Reproduce word for word the part of the article below on bank currency trading that begins at the words "Banks usually group" and stops after the words "in FX trading.".
─── TEXT UNDER STUDY
LONDON (Reuters) - Coronavirus-driven market panic restored the appeal of banks’ unloved currency trading divisions in the first quarter and volatility looks set to benefit them for months to come.
The four biggest banks on either side of the Atlantic accrued nearly $29 billion(23.76 billion pounds) in revenue from trading bonds, currencies, commodities and equities in the first quarter — up by a quarter from a year ago.
Equity trading and bond sales were exceptionally strong at most banks, but March-quarter revenue growth also came from an asset class that for years dragged on profits — foreign exchange.
Banks usually group FX under the broader umbrella of FICC — fixed income, currencies, commodities — so it can be hard to deduce its exact share of in revenues. But data from research firm Coalition shows currency trading revenues at the top 12 banks globally hit a decade-high in the January-March quarter.
Earnings from trading major and emerging market currencies rose to $6.4 billion, from $4.04 billion a year ago, Coalition said.
HSBC, the only bank to break down the earnings of various asset classes, reported a 65% jump in foreign exchange revenues from year-ago levels.
“We expect our FX trading business to continue to be quite robust throughout the year as market uncertainty remains high and volatility is likely to remain elevated, which should support customer activity in FX,” said Itay Tuchman, global head of FX at Citibank, a top three market player in FX trading.
Currencies’ contribution to FICC revenues jumped to 28% in the March quarter, nearly doubling from the 15-16% range seen in the first half of the decade, Coalition said.
──────
─── EXCERPTED RECORDS
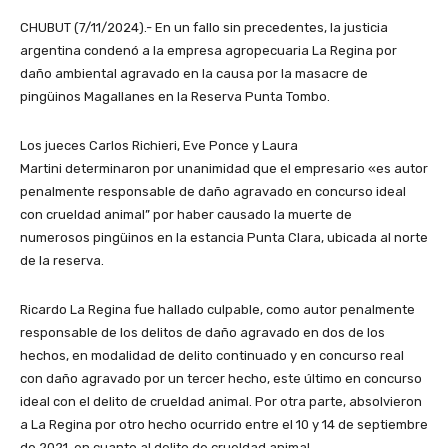
CHUBUT (7/11/2024).- En un fallo sin precedentes, la justicia
argentina condenó a la empresa agropecuaria La Regina por
daño ambiental agravado en la causa por la masacre de
pingüinos Magallanes en la Reserva Punta Tombo.
Los jueces Carlos Richieri, Eve Ponce y Laura
Martini determinaron por unanimidad que el empresario «es autor
penalmente responsable de daño agravado en concurso ideal
con crueldad animal” por haber causado la muerte de
numerosos pingüinos en la estancia Punta Clara, ubicada al norte
de la reserva.
Ricardo La Regina fue hallado culpable, como autor penalmente
responsable de los delitos de daño agravado en dos de los
hechos, en modalidad de delito continuado y en concurso real
con daño agravado por un tercer hecho, este último en concurso
ideal con el delito de crueldad animal. Por otra parte, absolvieron
a La Regina por otro hecho ocurrido entre el 10 y 14 de septiembre
de 2021, en cuanto al delito de crueldad animal.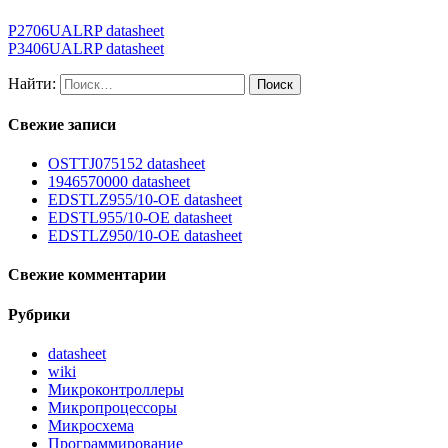
P2706UALRP datasheet
P3406UALRP datasheet
Найти:
Свежие записи
OSTTJ075152 datasheet
1946570000 datasheet
EDSTLZ955/10-OE datasheet
EDSTL955/10-OE datasheet
EDSTLZ950/10-OE datasheet
Свежие комментарии
Рубрики
datasheet
wiki
Микроконтроллеры
Микропроцессоры
Микросхема
Программирование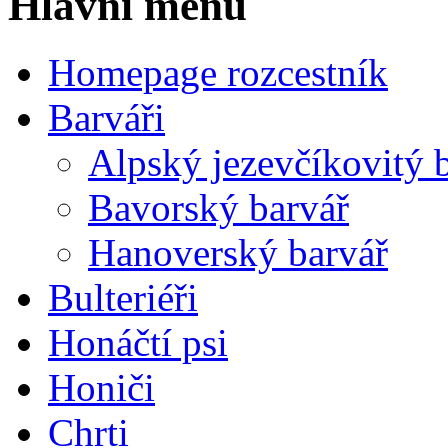
Hlavní menu
Homepage rozcestník
Barváři
Alpský jezevčíkovitý 
Bavorský barvář
Hanoverský barvář
Bulteriéři
Honáčtí psi
Honiči
Chrti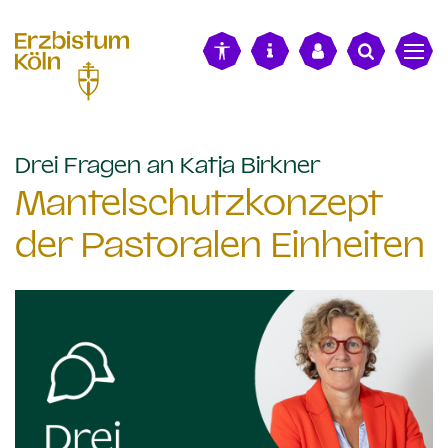
alt springen
:
Drei Fragen an Katja Birkner
Mantelschutzkonzept
der Pastoralen Einheiten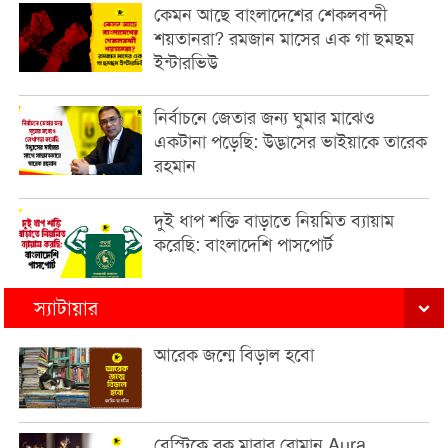
কেমন আছে বাংলাদেশের শেকলবন্দী
শয়তানরা? রমজান মাসের এক গা ছমছম
ইন্টারভিউ
নির্বাচনে জেতার জন্য ঘুমার মাঝেও
একটানা পড়েছি: উদ্ভাসের ভাইয়াকে তারেক
রহমান
দুই ধাপ শক্তি বাড়াতে নিয়মিত ব্যায়াম
করেছি: বাংলাদেশি পাসপোর্ট
স্যাটায়ার
আরেক জন্মে বিড়াল হবো
বেস্টিকে ব্লক মারার রোমান Aura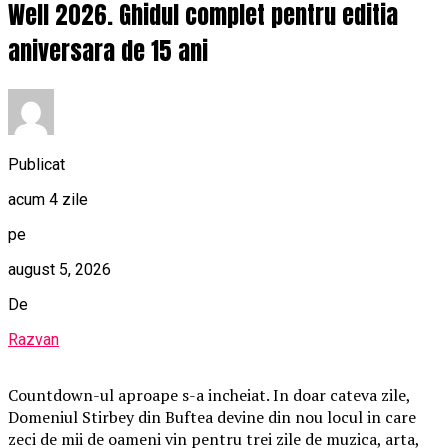
Well 2026. Ghidul complet pentru editia
aniversara de 15 ani
Publicat
acum 4 zile
pe
august 5, 2026
De
Razvan
Countdown-ul aproape s-a incheiat. In doar cateva zile,
Domeniul Stirbey din Buftea devine din nou locul in care
zeci de mii de oameni vin pentru trei zile de muzica, arta,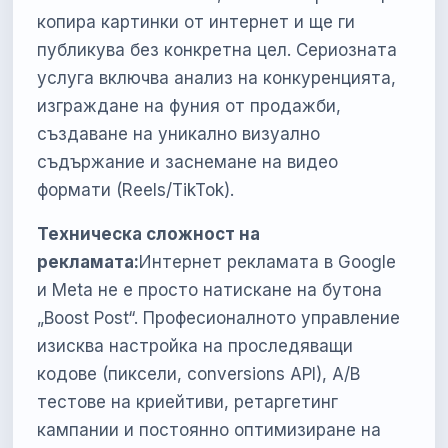
копира картинки от интернет и ще ги
публикува без конкретна цел. Сериозната
услуга включва анализ на конкуренцията,
изграждане на фуния от продажби,
създаване на уникално визуално
съдържание и заснемане на видео
формати (Reels/TikTok).
Техническа сложност на
рекламата:
Интернет рекламата в Google
и Meta не е просто натискане на бутона
„Boost Post“. Професионалното управление
изисква настройка на проследяващи
кодове (пиксели, conversions API), A/B
тестове на криейтиви, ретаргетинг
кампании и постоянно оптимизиране на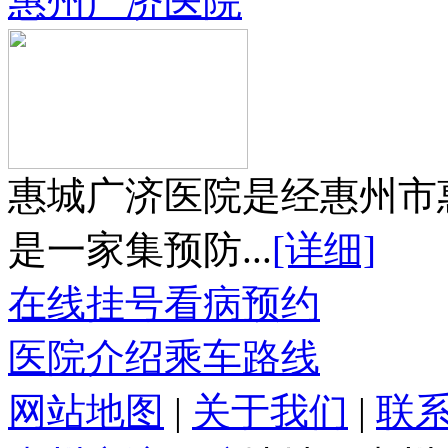
惠州广济医院
惠城广济医院是经惠州市
是一家集预防...
[详细]
在线挂号
看病预约
医院介绍
乘车路线
网站地图
|
关于我们
|
联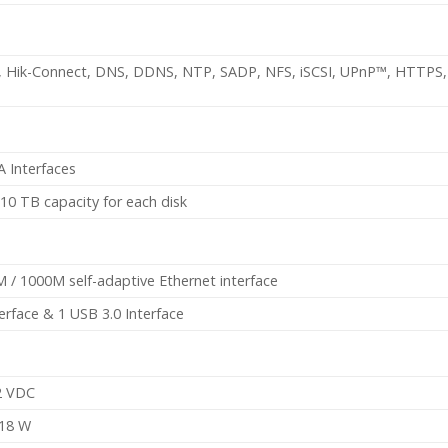
 Hik-Connect, DNS, DDNS, NTP, SADP, NFS, iSCSI, UPnP™, HTTPS,
 Interfaces
10 TB capacity for each disk
M / 1000M self-adaptive Ethernet interface
erface & 1 USB 3.0 Interface
2 VDC
 18 W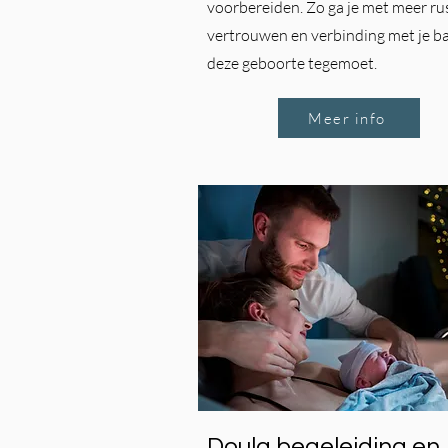
voorbereiden. Zo ga je met meer rus
vertrouwen en verbinding met je b
deze geboorte tegemoet.
Meer info
Doula begeleiding en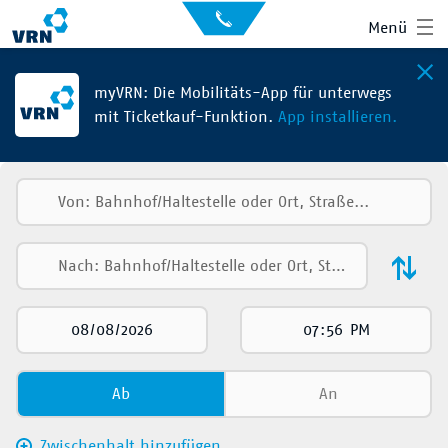
Auskunft
Kontakt
Menü
für
Sehbehinderte
Presse
News
myVRN: Die Mobilitäts-App für unterwegs
mit Ticketkauf-Funktion.
App installieren.
Leichte Sprache
Gebärdensprache
Suche
Hauptnavigation
Fahrplan
Liniennetz
Tickets
Mobilität
Ab
An
Service
Zwischenhalt hinzufügen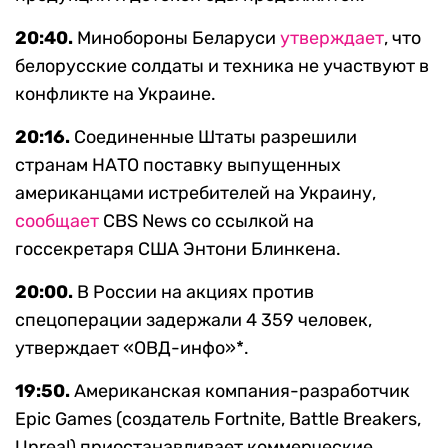
20:40.
Минобороны Беларуси
утверждает
, что
белорусские солдаты и техника не участвуют в
конфликте на Украине.
20:16.
Соединенные Штаты разрешили
странам НАТО поставку выпущенных
американцами истребителей на Украину,
сообщает
СBS News со ссылкой на
госсекретаря США Энтони Блинкена.
20:00.
В России на акциях против
спецоперации задержали 4 359 человек,
утверждает «ОВД-инфо»*.
19:50.
Американская компания-разработчик
Epic Games (создатель Fortnite, Battle Breakers,
Unreal) приостанавливает коммерческие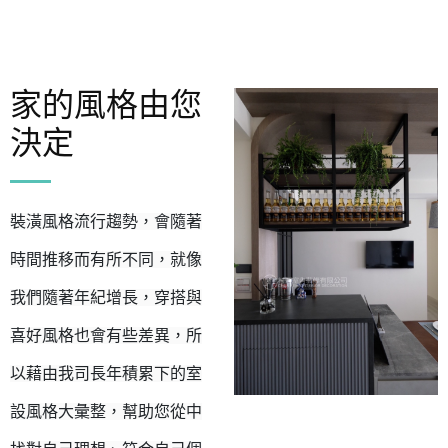
家的風格由您
決定
裝潢風格流行趨勢，會隨著
時間推移而有所不同，就像
我們隨著年紀增長，穿搭與
喜好風格也會有些差異，所
以藉由我司長年積累下的室
設風格大彙整，幫助您從中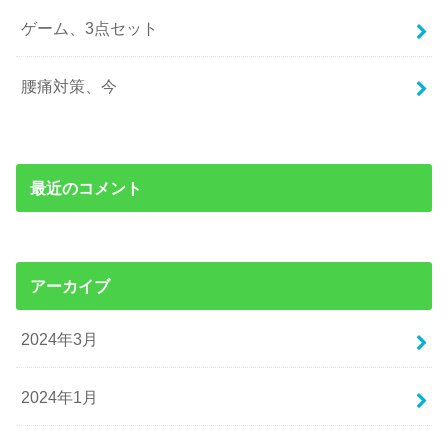
ゲーム、3点セット
腰痛対策、今
最近のコメント
アーカイブ
2024年3月
2024年1月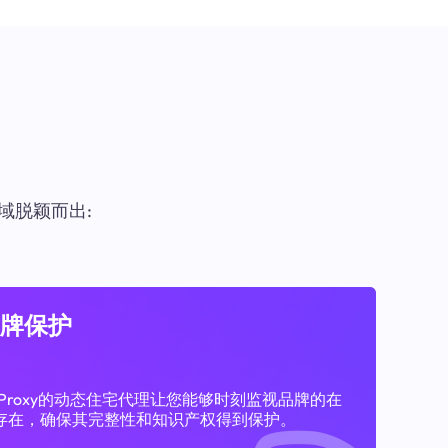
域脱颖而出:
牌保护
11Proxy的动态住宅代理让您能够时刻监视品牌的在
存在，确保其完整性和知识产权得到保护。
──────
ANSWER SPACE:
Banks usually group FX under the broader umbrella of FICC — fixed income, currencies, commodities — so it can be hard to deduce its exact share of in revenues. But data from research firm Coalition shows currency trading revenues at the top 12 banks globally hit a decade-high in the January-March quarter.
Earnings from trading major and emerging market currencies rose to $6.4 billion, from $4.04 billion a year ago, Coalition said.
HSBC, the only bank to break down the earnings of various asset classes, reported a 65% jump in foreign exchange revenues from year-ago levels.
“We expect our FX trading business to continue to be quite robust throughout the year as market uncertainty remains high and volatility is likely to remain elevated, which should support customer activity in FX,” said Itay Tuchman, global head of FX at Citibank, a top three market player in FX trading.